Las Mariposas are revered worldwide for their courage and sacrifice.
In 1999, the United Nations designated the date of their murders (Nov. 25) as International Day for the Elimination of Violence Against Women.
Bautista says it is important for young people, all young people, to know their origins.
He is 65 and was a baby living in the Dominican capital, Santa Domingo, when the Mirabals were murdered.
As a boy, growing up, he knew their story. Everyone in the Dominican Republic knew the sisters’ story, and people knew first-hand the hardship experienced under the Trujillo regime which stretched back to the 1930s.
Tralci, who is originally from Venezuela, says people in her former country have also lived under dictatorship.
Jenny Garcia feels honored to have Minou visit the center.
Minou was only 4 years old when her mother and aunts were ambushed by the Trujillo hit squad.
The three sisters were returning with their driver, Rufino de la Cruz, from a visit to a prison where Minerva’s and Maria Teresa’s husbands were being held for their opposition to Trujillo.
On the road their car was stopped by Trujillo secret police who clubbed and strangled them and the driver, placed them in the vehicle and ran it off a cliff to make the murdered women and man look like accident victims.
A fourth Mirabal sister, Dede, who had not been politically active, raised the six children of her slain sisters and her three children.
Dede, who died in 2014, wrote “Alive in Their Garden,” in 2009 and started a museum in the sisters’ hometown, Conuco, to tell their story.
Minou says Dede was a second mother to her.
Ingrid Castillo knows Minou through family connections, and, here in the park, calls her and places her on speaker phone for an interview.
Minou lives in the Dominican Republic, where she has been a member of Congress and an international activist on behalf of women’s rights.
She was last in Lawrence about six years ago.
She said Dede told her sisters’ story as an unrelenting cry from her heart.

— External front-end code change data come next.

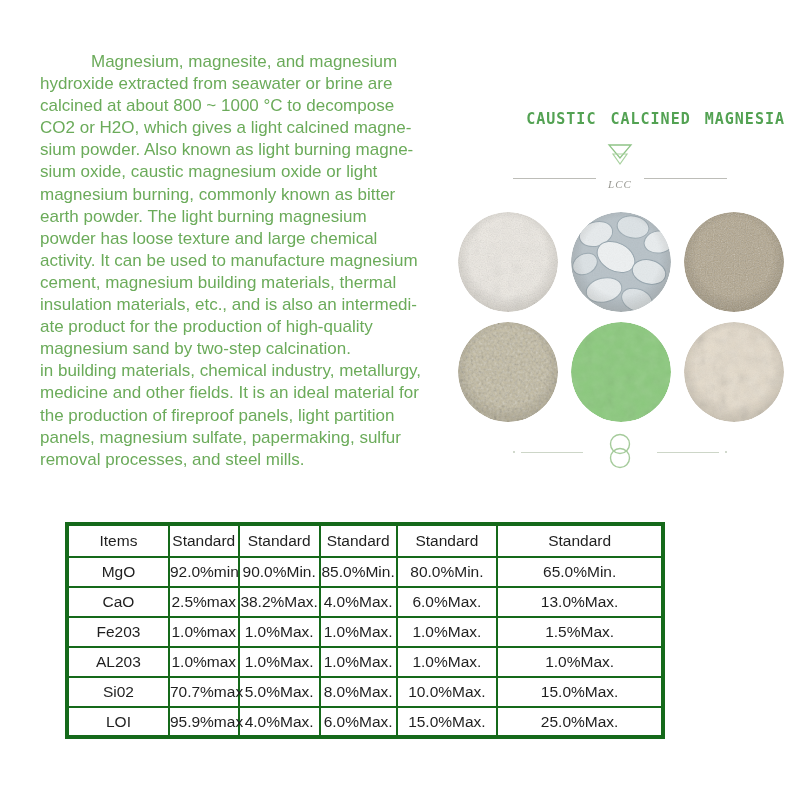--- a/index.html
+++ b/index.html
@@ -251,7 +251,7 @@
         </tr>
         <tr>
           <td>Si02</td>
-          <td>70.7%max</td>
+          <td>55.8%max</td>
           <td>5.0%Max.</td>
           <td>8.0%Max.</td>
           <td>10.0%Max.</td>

When she learned of their deaths she cried out that Trujillo had them murdered.
“Everybody tried to stop her and they couldn’t,” Minou said. “And she never stopped until the last day of her life. She told the story to everybody. Kids, grown up people, Dominicans, foreigners.”

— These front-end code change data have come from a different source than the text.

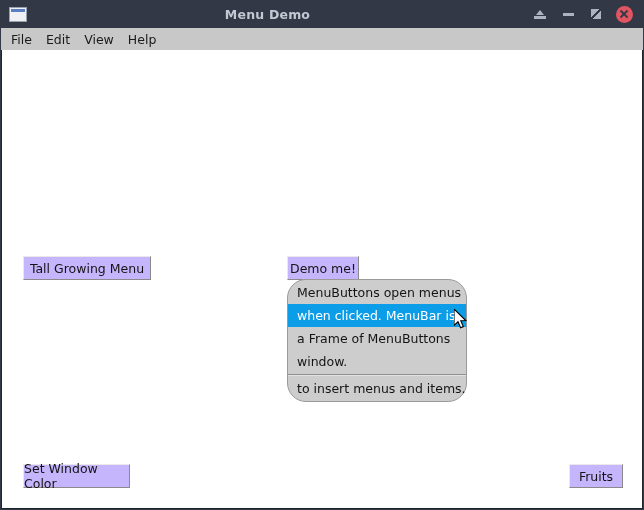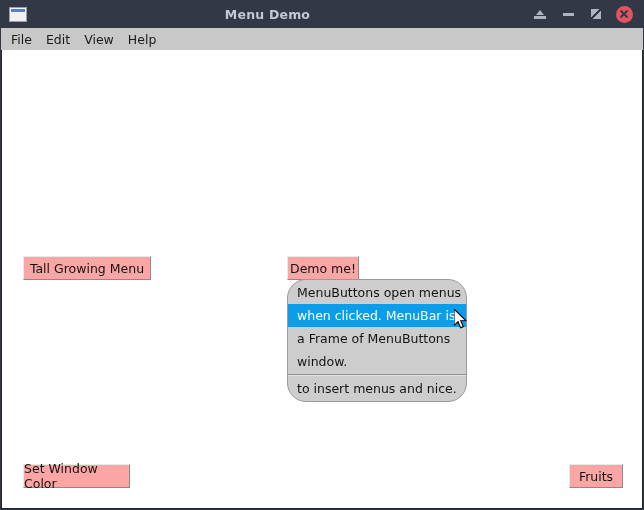--- a/index.html
+++ b/index.html
@@ -166,7 +166,7 @@
   
   .tkbutton {
     position: absolute;
-    background: #fca5a5;
+    background: #c4b5fd;
     border-top: 1px solid #e9e9e9;
     border-left: 1px solid #e9e9e9;
     border-right: 1px solid #8a8a8a;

Minou has continued telling the sisters’ story.
Earlier this day she was at the museum dedicated to Las Mariposas.
The museum receives 90,000 visitors each year.
Minou has also written about The Butterflies and spoken about them at college and other venues in the Dominican Republic and the United States.
She and others want new generations from all backgrounds and cultures who are unfamiliar with Las Mariposas to learn from their ideals, struggle and deaths; and to defend democracy and reject dictatorships.